WeView: PixelJunk Eden

Ok, here’s the thing. Normally when I look for games to put in the WeView poll I go for games released in the last couple of years. Oh sure, there are exceptions, but in general it’ll be a game from the last two years or so.

You’re now probably asking exactly how PixelJunk Eden made the cut, and it’s largely due to my stupidity. You see, Eden got a Windows version back in February of this year. If you combine this with the fact I’d confused PixelJunk Eden and Child of Eden you can see how this all came about.

Anyway, it’s the 2008 Q-Games title in the spotlight this week, and it’s a deserving spotlight indeed. The PixelJunk series has been somewhat of a favourite of various staff over the years at TSA, and it’s got a solid following from our community as well. Eden, the third entry in the PixelJunk series, was no exception to this, coming in at 9/10 in our review, as well as sitting at a comfortable 80 on Metacritic.

[drop2]So, what did we have to say about the game way back in the heady days of 2008? Well, we began by praising it for its simplicity, comparing it to titles like Bugaboo the Flea.

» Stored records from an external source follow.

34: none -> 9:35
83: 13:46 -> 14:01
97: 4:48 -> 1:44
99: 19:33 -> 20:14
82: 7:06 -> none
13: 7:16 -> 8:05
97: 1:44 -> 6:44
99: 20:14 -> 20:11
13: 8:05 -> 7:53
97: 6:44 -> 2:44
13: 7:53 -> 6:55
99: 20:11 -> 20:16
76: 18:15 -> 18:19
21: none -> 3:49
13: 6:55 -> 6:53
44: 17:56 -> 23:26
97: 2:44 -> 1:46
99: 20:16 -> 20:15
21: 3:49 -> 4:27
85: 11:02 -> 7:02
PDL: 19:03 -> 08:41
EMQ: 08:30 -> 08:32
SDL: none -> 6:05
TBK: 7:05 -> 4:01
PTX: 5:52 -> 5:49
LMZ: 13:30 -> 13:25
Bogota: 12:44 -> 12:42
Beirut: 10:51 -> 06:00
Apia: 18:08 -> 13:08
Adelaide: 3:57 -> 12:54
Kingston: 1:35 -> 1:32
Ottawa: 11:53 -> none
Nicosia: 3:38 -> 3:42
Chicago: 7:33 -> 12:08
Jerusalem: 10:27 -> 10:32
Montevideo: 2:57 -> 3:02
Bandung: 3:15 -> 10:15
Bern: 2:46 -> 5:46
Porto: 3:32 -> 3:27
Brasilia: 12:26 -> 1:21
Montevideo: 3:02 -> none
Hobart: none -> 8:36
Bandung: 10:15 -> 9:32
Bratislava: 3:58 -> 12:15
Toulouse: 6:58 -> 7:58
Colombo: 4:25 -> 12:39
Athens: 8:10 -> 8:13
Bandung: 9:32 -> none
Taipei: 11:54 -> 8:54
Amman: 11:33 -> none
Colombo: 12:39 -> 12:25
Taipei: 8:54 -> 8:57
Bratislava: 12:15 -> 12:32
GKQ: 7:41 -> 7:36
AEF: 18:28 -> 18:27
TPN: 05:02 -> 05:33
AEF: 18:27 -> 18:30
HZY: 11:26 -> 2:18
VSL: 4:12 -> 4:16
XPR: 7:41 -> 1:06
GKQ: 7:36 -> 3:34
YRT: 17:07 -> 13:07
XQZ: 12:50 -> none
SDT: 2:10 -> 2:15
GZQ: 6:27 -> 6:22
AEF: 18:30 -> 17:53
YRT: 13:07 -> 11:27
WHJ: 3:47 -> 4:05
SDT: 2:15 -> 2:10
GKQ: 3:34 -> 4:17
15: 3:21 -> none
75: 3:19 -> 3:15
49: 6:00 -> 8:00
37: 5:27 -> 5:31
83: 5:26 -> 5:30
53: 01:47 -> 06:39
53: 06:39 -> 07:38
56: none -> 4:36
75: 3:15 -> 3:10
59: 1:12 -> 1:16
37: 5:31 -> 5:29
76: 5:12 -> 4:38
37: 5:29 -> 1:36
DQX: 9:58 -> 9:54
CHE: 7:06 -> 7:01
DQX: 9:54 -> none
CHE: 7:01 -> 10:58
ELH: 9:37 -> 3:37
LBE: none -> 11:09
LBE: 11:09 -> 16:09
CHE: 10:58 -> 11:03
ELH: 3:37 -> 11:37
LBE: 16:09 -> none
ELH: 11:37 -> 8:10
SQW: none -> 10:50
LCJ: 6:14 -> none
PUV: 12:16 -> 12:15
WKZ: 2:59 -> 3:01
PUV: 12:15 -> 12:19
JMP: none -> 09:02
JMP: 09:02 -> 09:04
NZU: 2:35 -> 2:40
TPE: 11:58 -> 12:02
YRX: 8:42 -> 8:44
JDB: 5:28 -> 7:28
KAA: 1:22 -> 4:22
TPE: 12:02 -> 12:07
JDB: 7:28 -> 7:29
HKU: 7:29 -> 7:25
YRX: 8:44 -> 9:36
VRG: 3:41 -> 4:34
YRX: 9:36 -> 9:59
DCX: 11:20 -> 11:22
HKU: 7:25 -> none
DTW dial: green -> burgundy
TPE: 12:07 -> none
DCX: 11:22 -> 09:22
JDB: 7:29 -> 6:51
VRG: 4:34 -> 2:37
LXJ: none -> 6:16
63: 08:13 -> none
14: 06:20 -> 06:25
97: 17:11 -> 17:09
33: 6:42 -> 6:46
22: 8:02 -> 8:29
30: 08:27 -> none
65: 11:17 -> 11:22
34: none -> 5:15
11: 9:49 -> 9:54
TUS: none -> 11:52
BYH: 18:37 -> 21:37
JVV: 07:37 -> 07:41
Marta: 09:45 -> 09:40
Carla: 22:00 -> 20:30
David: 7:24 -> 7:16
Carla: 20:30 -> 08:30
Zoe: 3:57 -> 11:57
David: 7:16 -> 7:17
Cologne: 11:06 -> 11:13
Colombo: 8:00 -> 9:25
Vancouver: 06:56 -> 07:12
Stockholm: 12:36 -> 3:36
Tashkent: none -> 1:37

When Bugaboo was released in 1983 that simplicity was forced on it by constraints of the hardware, so for Eden to recapture that feeling 25 years later on a console that is almost infinitely more powerful is quite an achievement.

We also found a lot to like in the game’s music, praising the way it builds “throughout each Garden [to add] a sense of tension,” and how it links nicely with the gameplay mechanic of the Oscillator, which acts as a life gauge. The two combined to create “a gentle pressure [that] is omnipresent as you gracefully swing from branch to branch looking for pollen.”

In fact, the game’s swinging mechanics were highlighted more than once in the review. We also enjoyed the way the “combination of spinning, swinging and movement can create a hypnotic mindset as you seek out the trickier paths upwards,” and found that it allowed “the game’s physics to shine.”

If all of that hasn’t set out our feelings on the game, here’s a longer extract from the concluding remarks of the review:

As with previous Pixeljunk games, we’d be lying if we said this was for everyone, but there’s a playable demo up on the US Store now (and one for Europe tomorrow, too) so you’ve no excuses for not trying the game. For the rest of us, the hopeless addicts to anything 2D, it’s a remarkable title and yet another shining example of the excellent quality we’ve come to expect from the PSN Store when developers put their mind to it. Almost as good as Bugaboo the Flea, then.

So that’s pretty much all we had to say about the game, and it’s time to throw open the doors to you, the community. Did you fall for the game as hard as we did, or did you perhaps find it overly simplistic? Was the music just the right thing to complement the gameplay, or was it not quite your cup of tea?

Whether your opinion is positive, negative, or somewhere in between, you can share it by dropping a comment below. All we ask is that you including a rating on the Buy It, Plus It, Avoid It scale. As Eden is a digital game this is a little different from our normal scale, with Plus It meaning it’s only worth picking up the game discounted or for free via PlayStation Plus. And remember, if you want to be included in Monday’s verdict article you need to have your comment in by Sunday afternoon.

21 Comments

  1. Buy It. One of my favourite games of all time, so much so that I actually took the time to get 100% on it trophywise. Took freaking ages.

  2. I would go for buy it, maybe with a disclaimer. It depends on what type of game appeals to you. I do usually look out for anything that seems remotely unique and different, so I bought this in it’s first week I think and then the add-on when it came out. I was totally hooked initially and only left it behind after I had opened all the seeds in each of the levels of the main game.
    I think there’s a demo version with an unlock key, so I would recommend people to give it a try. I’d consider it a hidden gem in the PSN catalog, as it is challenging and addictive and fun. One day, I will hopefully get the 100%…

  3. I really like Eden, it’s tricky and needs a bit of skill, intelligence and patience and I think it suits being dipped into ocasionally rather than stuck at for days, so if that’s what you’re after then I’d say buy it. It’s also probably the slickest PSP remote play game going, who needs a Wii U eh?

  4. Buy! Easy to grasp, hard to master – an absolutely bitch to perfect. If anyone likes the swinging around action, Rotastic follows a similar but even more simplistic ilk

  5. I consider PixelJunk Eden to be a game about exploration. Your character is an explorer in a strange new world with a specific set of tools to navigate the world. If you can delight in traversing the world just to find out what is there, you will really enjoy this game as I did. Buy it.

  6. A very clear ‘buy it’, as I loved it back then and spent a lot of time with it. Lots of variation in the different levels too. Just one disclaimer: further on into the game it gets really painfully frustrating, you could easily play for an hour and then lose it all with one single jump not performed well, and had to restart the level… (ok, there’s an easy option to continue, which they added later on, but then, where’s the challenge…?).